ADAR1 May Be Therapeutic Target for SSc: Mouse Study
Researchers study high levels of the ADAR1 protein in macrophages
The protein ADAR1 occurs in great amounts in macrophages, a type of immune cell that appears in the early stages of systemic sclerosis (SSc), making the cells more active and stirring up a “turmoil” of inflammation, a mouse study found.
Researchers also observed that mice in which the disease was induced by injection of a chemical — bleomycin — developed fewer symptoms in their skin and lungs when engineered to have ADAR1 deficiency in macrophages. Their macrophages also made fewer certain inflammatory molecules.
The findings suggest that “targeting ADAR1 could be a potential novel therapeutic strategy for treating sclerosis,” the researchers wrote.
The study, “ADAR1 promotes systemic sclerosis via modulating classic macrophage activation,” was published in the journal Frontiers in Immunology.
Scleroderma is an autoimmune disease that causes inflammation and makes cells produce more collagen than usual, and too much collagen causes tissues to thicken and scar. This is called fibrosis.
Macrophages can detect and remove bacteria and other harmful organisms, and prompt other immune cells to take action in inflammation. Activated macrophages usually are divided into M1-like macrophages and M2-like macrophages; whereas, M1 macrophages are involved mainly in pro-inflammatory responses, M2 macrophages are implicated in anti-inflammatory responses.
ADAR1 (short for adenosine deaminase acting on RNA) is an RNA editor that works by making discrete changes to RNA, the form in which a gene’s information is read by cells. While ADAR1 holds a yet-unclear role in inflammation, it is known that samples of the skin and blood taken from people with SSc are rich in the protein.
To know more, the researchers turned to mice where fibrosis is induced by bleomycin.
In the skin, RNA levels of ADAR1 increased by almost 10 times in the first day after injection of bleomycin, and those of the protein also were increased significantly after one week. At the same time, there was an increase in the levels of collagen and in skin thickness, which indicates fibrosis. There also was an increase in the number of macrophages.
Two types of lab mice
To better understand the link between ADAR1 and fibrosis, the researchers turned to mice engineered to have ADAR1 deficiency. These mice showed markedly attenuated collagen deposition and skin thickness after bleomycin injection.
Similar observations were made when the researchers used mice lacking any ADAR1 in immune cells that include macrophages. Likewise, lung structure damage induced by bleomycin was alleviated in these mice.
These findings suggested “a crucial role for ADAR1 in the development of SSc,” the researchers wrote.
To find out exactly what ADAR1 does in macrophages, the team compared the levels of inflammatory molecules in the skin with those of wild-type (control) mice.

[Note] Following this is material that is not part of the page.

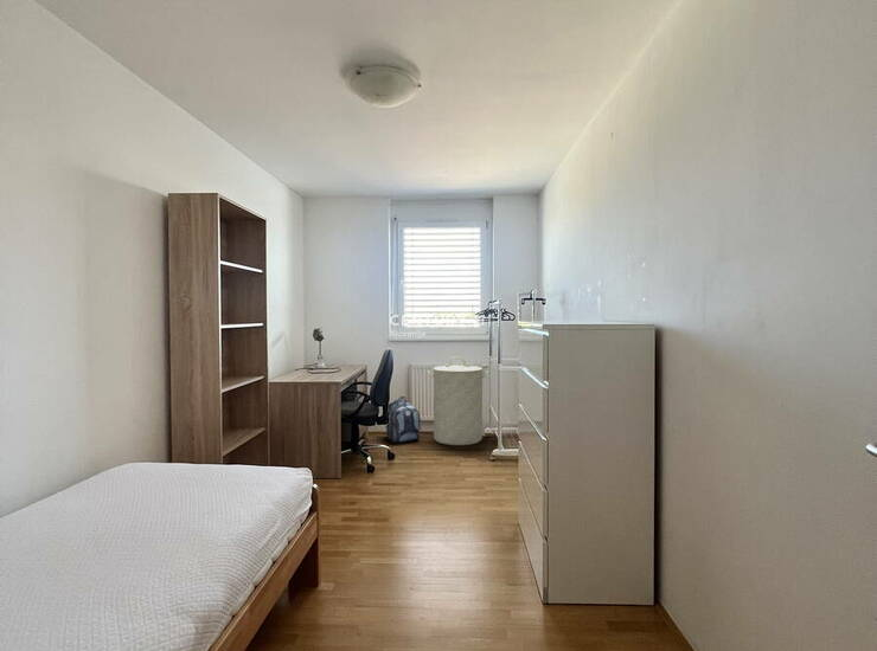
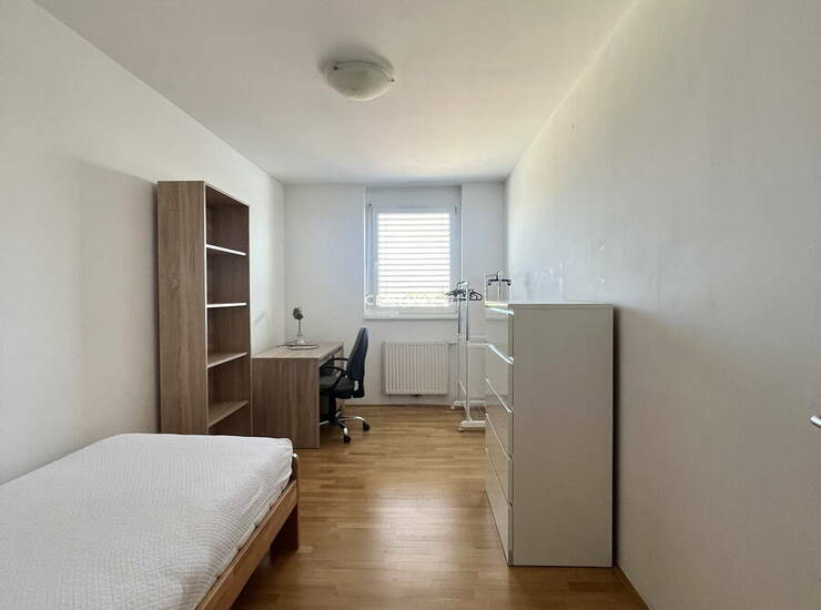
- backpack [384,395,422,443]
- laundry hamper [427,355,489,446]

After injection of bleomycin, the skin of control mice had about three times as much inducible nitric oxide synthase — an enzyme that generates nitric oxide, which has a key role in the development of inflammation — as that of mice lacking ADAR1 in macrophages. It also had about double the amount of interleukin-1beta, a cytokine made by macrophages and other cells that is associated with acute and chronic inflammation.
Afterbleomycin injection, lack of ADAR1 in macrophages significantly blocked activation of nuclear factor-kappa B, a type of molecule that regulates gene activity and turns on M1 macrophages, as opposed to what was found in control mouse skin.
These findings suggest that “ADAR1 appears to promote sclerosis by stimulating macrophage inflammatory response,” the researchers concluded.